The young couple it turns out are on the trail because her parents had been there in the 1970s and fell in love with it. In fact, they loved it so much that they decided to call their daughter Ulleri after the village on the trail. So now, 30 years later, here she is coming to visit the town and the region that gave her her name.
We listen to this tale and raise a glass to celebrate her journey of discovery.
And the apple brandy keeps on flowing.
The quiet Israeli has now been joined by his travel companions and things are starting to liven up.
Do we want to join then in a game of cards?
So it is that we spend the night playing a rather frenetic Israeli version of Gin Rummy called “Yannis” .
It’s quite a game (even without the brandy).

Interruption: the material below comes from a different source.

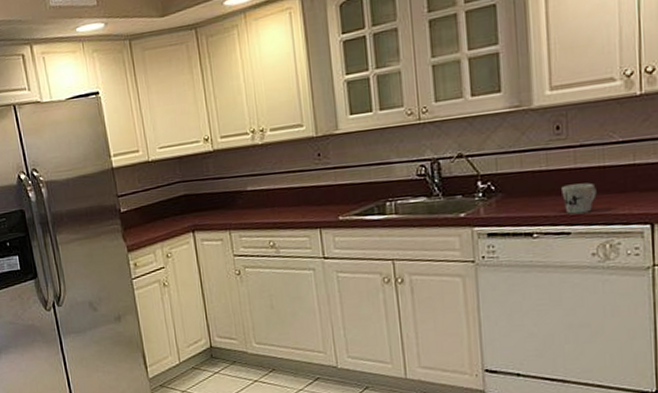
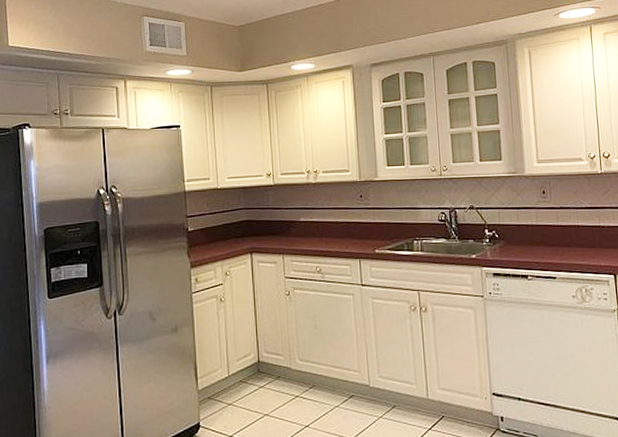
mug: present [562,182,597,214] -> none [548,238,574,262]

I think it may be an Israeli secret, because I tried to look up the rules on the web as a reminder, but to no avail.
So, the basic rules, as far as I can recall them are as follows:
Each player gets 7 cards
The aim is to get rid of your cards and get as low as score as possible.
You can do this by making pairs, threes, suits of four (four queens , jacks, aces etc) or a run of the same suit 2,3,4, 5 of hearts etc.
However before picking up a card from the pile, you FIRST need to throw out a card before picking one up!
Once you have a total in your hand of 7 or less, you can then decide whether or not you want to call out “Yannis”.
All the players must then show their cards and their totals must be counted.
If your total is less than the other players you win. If, however, someone has less points in their hand than you when you call Yannis , then they win and you get a 35 point penalty.
So it’s important to pay attention to the cards people are throwing out as they try to make their pairs etc.
Score more than 200 and you’re out completely
Score exactly 100 and you get 50 points taken off and exactly 200 and you get 100 points taken off.
The last player remaining is, of course, the winner.
It’s a great game. In fact, we enjoyed it so much that it replaced Rummy as our game of choice for the rest of the tour. So all I can say is give it a try and have fun.
At some point in the evening Tania and I realised that everyone had gone to bed and that it was just the two of us plus two Israeli’s battling it out, whilst the exasperated guesthouse owner looked on imploring us to go to bed.
In the end, I’m not even sure who won, because the brandy was past around with more frequency than the cards.
All I know is that I fell into bed feeling warm and happy, all thoughts of rain and bucket showers banished in a haze of apple brandy.